▸ **Work item**
Output all of the records word for word and drop the images.

Extracted page text data
"""

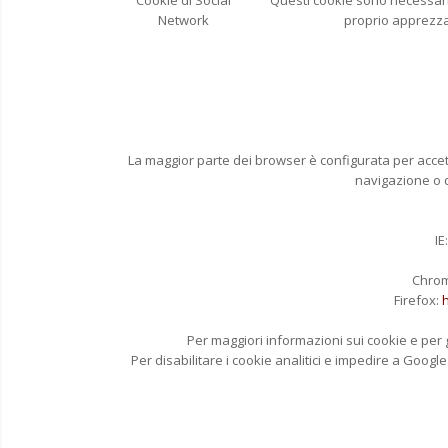
Cookie di Social
Questi cookie sono necessari p
Network
proprio apprezzam
La maggior parte dei browser è configurata per accetta
navigazione o q
IE
Chro
Firefox:
Per maggiori informazioni sui cookie e per g
Per disabilitare i cookie analitici e impedire a Googl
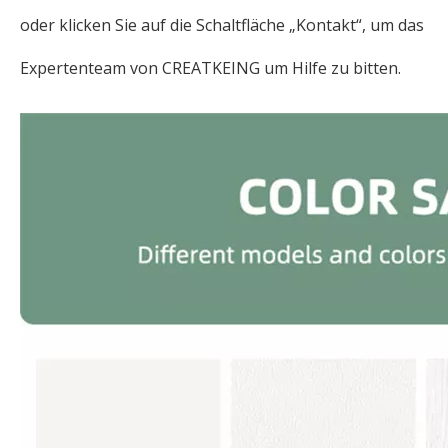
oder klicken Sie auf die Schaltfläche „Kontakt“, um das
Expertenteam von CREATKEING um Hilfe zu bitten.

"""

▸ **Reply**
Cookie di Social
Questi cookie sono necessari p
Network
proprio apprezzam
La maggior parte dei browser è configurata per accetta
navigazione o q
IE
Chro
Firefox:
Per maggiori informazioni sui cookie e per g
Per disabilitare i cookie analitici e impedire a Googl
oder klicken Sie auf die Schaltfläche „Kontakt“, um das
Expertenteam von CREATKEING um Hilfe zu bitten.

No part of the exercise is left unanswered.